Interesting post on Tuppenceworth

There’s an interesting post on Tuppenceworth from Fergal reviewing “Inside the Emerald City”, which is an expose of the shenanigans in the Green Zone in Iraq. I like the term “Green Zone”. It reminds me of of the recorded PA you often hear in US airports:

“The White Zone is for loading and unloading.”

I wonder what the PA would be for the Green Zone?

“The Green Zone is for hiding under you bed and praying they don’t come for you”

But I digress… Fergal points out that much of the book is an expose of how the American Management Consulting ‘culture’ which has been exported to Iraq has contributed to the rolling disaster there. W.Edwards Deming described American management thinking as the most dangerous thing that America could export. It wasn’t until the Japanese took Deming seriously and started making inroads into automotive market share that Deming (and other manufacturing quality gurus) were taken seriously in the US… and even then the biggest problem with making quality management and quality improvement stick has been a failure to have a clear constancy of purpose…

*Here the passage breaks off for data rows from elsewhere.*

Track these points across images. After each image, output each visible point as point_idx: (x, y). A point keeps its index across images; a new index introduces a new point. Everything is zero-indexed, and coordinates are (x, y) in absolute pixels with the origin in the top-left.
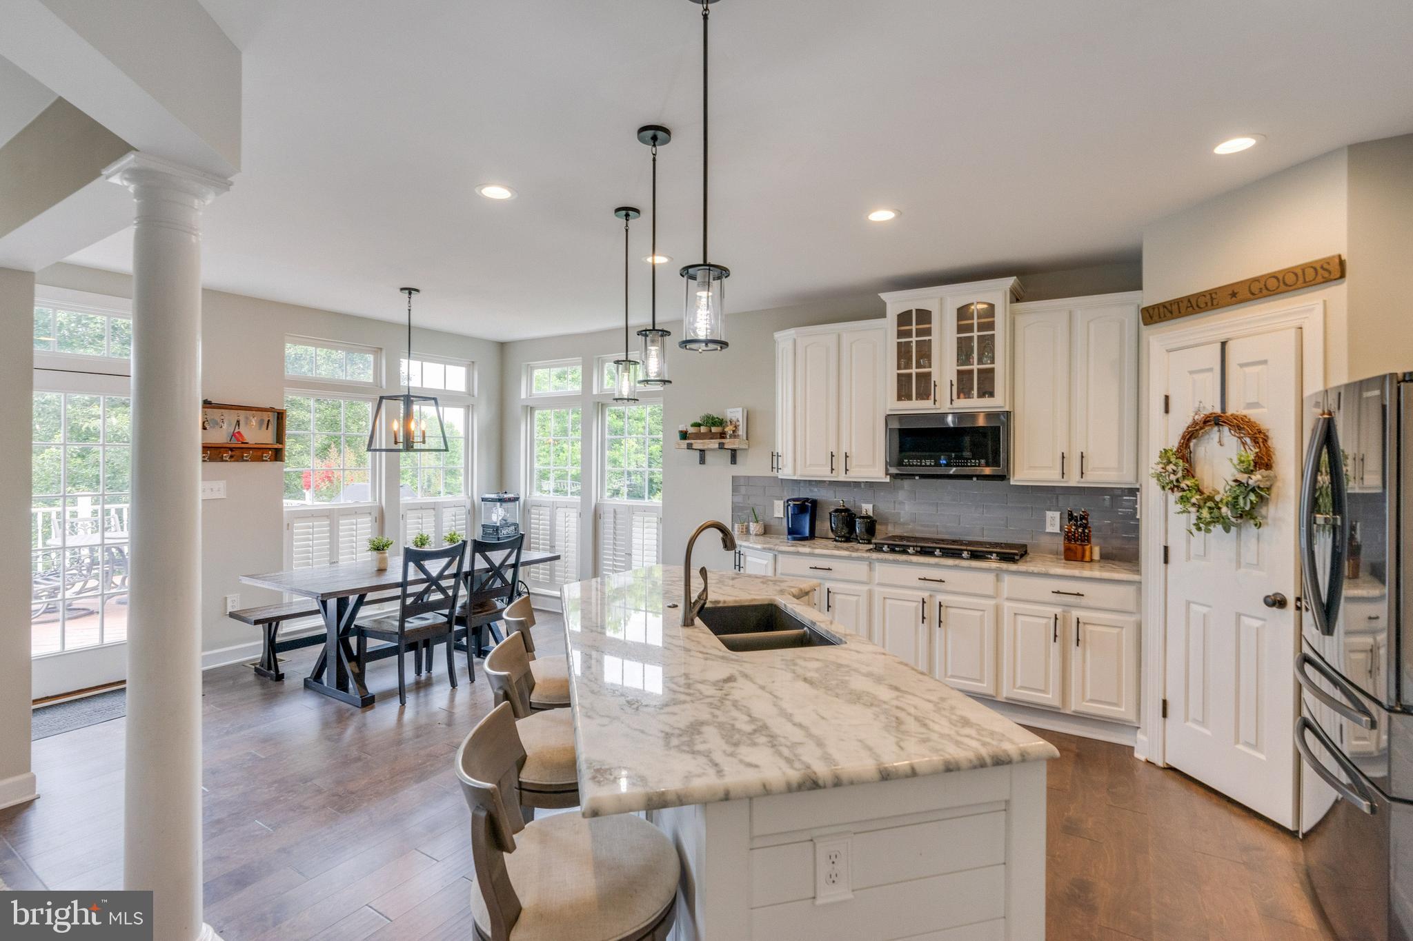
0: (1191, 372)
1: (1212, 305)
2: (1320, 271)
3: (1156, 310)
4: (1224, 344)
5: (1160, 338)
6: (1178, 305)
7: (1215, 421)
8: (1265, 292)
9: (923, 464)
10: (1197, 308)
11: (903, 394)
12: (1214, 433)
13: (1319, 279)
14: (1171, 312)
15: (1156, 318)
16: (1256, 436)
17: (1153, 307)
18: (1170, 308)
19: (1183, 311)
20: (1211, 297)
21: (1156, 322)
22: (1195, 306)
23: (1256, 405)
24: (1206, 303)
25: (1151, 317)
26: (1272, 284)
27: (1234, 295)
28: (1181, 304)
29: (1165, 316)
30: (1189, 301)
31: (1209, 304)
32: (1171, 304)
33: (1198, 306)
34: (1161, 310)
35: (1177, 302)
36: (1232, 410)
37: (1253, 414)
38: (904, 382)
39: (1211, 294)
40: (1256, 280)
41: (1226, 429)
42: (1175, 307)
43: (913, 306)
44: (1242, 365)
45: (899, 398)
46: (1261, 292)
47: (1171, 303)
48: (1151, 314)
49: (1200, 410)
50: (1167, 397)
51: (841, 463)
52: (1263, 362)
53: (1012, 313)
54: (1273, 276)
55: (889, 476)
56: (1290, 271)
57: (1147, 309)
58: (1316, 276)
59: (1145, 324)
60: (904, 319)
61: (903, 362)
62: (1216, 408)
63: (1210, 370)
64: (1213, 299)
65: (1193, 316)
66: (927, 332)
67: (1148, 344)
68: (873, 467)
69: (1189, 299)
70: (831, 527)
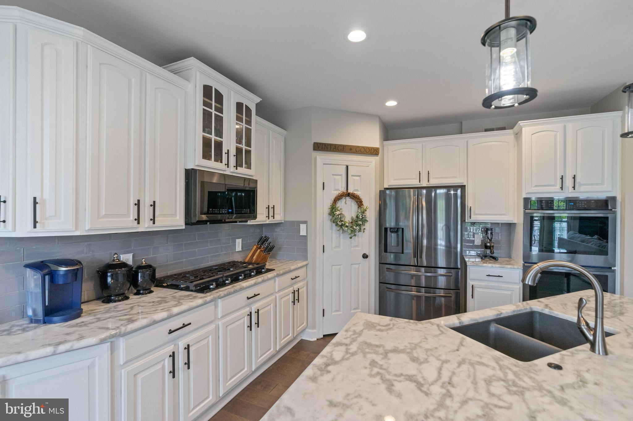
0: (333, 175)
1: (343, 150)
2: (375, 151)
3: (321, 145)
4: (347, 167)
5: (321, 157)
6: (331, 146)
7: (348, 195)
8: (360, 151)
9: (221, 212)
10: (337, 150)
12: (343, 200)
13: (374, 153)
14: (327, 149)
15: (320, 148)
16: (359, 201)
17: (320, 144)
18: (327, 146)
19: (332, 150)
20: (343, 147)
21: (320, 150)
22: (337, 149)
23: (357, 190)
24: (341, 149)
25: (318, 148)
26: (363, 150)
27: (351, 150)
28: (332, 146)
29: (324, 149)
30: (335, 146)
31: (342, 150)
32: (328, 145)
33: (338, 149)
34: (323, 146)
35: (331, 145)
36: (350, 191)
37: (358, 193)
38: (207, 143)
39: (343, 146)
40: (358, 147)
41: (348, 198)
42: (329, 147)
44: (352, 176)
45: (203, 157)
46: (359, 151)
48: (319, 146)
49: (336, 190)
50: (324, 183)
51: (146, 213)
52: (359, 176)
53: (257, 122)
54: (363, 147)
55: (186, 224)
56: (368, 148)
57: (317, 143)
58: (374, 152)
59: (314, 149)
60: (207, 90)
61: (206, 127)
62: (345, 191)
63: (341, 175)
64: (343, 148)
65: (336, 153)
66: (220, 110)
67: (316, 158)
68: (175, 215)
69: (335, 145)
70: (104, 285)
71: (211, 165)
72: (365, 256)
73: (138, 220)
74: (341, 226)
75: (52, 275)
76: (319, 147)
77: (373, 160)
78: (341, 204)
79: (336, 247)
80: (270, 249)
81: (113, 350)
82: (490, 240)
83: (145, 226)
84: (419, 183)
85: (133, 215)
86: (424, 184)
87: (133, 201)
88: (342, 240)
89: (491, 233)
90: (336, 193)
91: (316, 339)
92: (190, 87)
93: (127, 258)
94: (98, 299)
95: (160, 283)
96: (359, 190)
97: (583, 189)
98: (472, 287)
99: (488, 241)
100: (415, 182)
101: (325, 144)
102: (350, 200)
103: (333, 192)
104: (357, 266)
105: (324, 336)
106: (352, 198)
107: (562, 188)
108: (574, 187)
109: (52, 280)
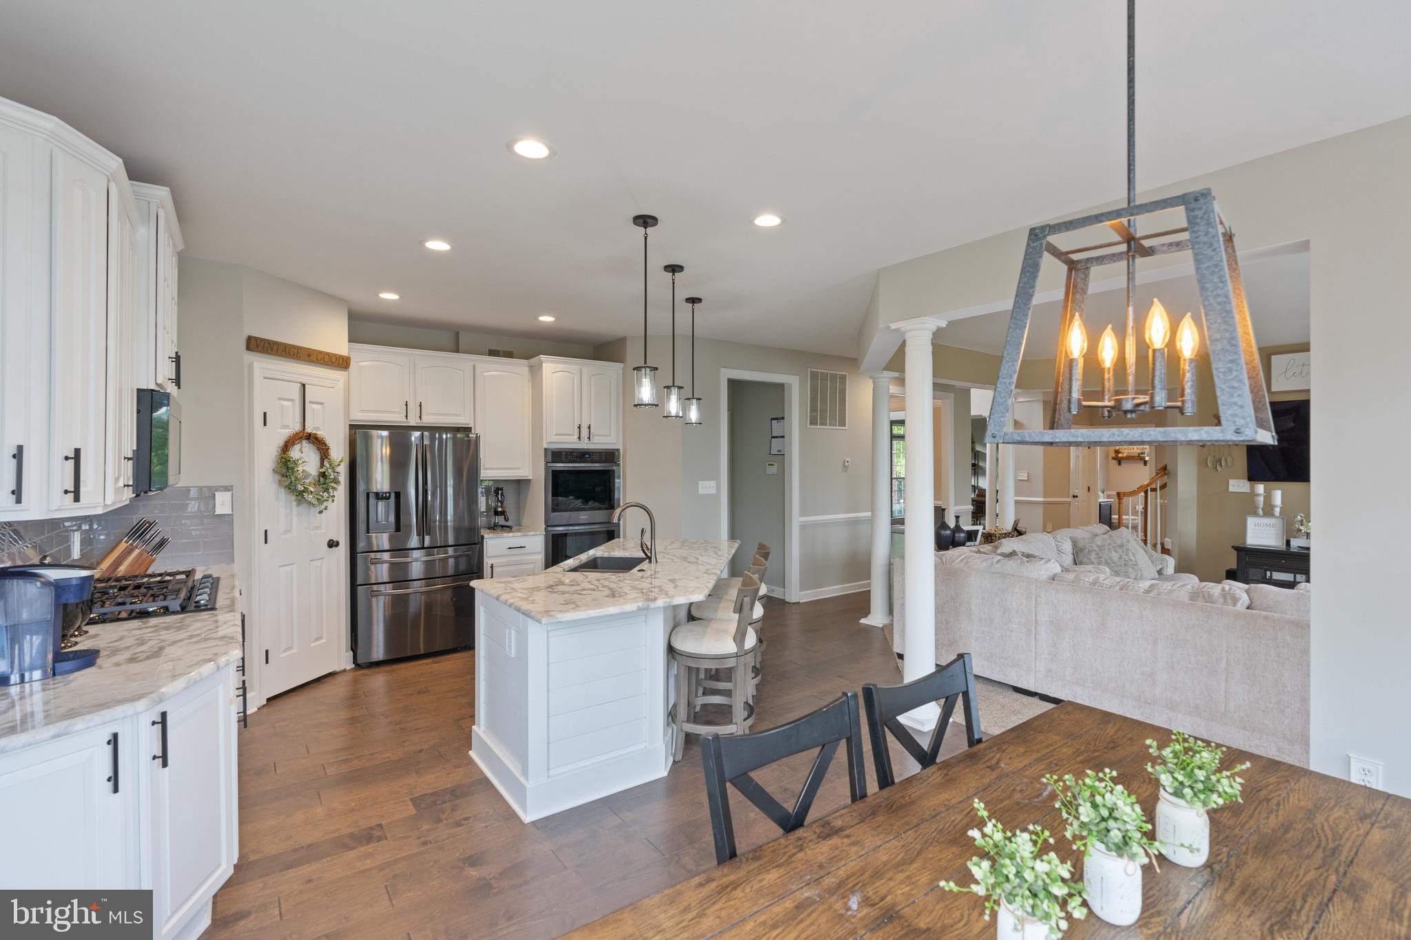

… for example, General Motors was one of the first US car makers to take quality of manufacturing seriously. Jack Welch famously told his staff that if they didn’t crack that challenge they’d all be out of work. Fast forward to 2007… GM is closing factories in the US while Toyota (whose CEO last year said that quality was his number one problem for the coming year) have opened four new plants.

But again I digress…

CelticTigger (who is that masked man?) has commented on the post – from the sounds of it he (or she) has been in the trenches with management consultants. Poor soul.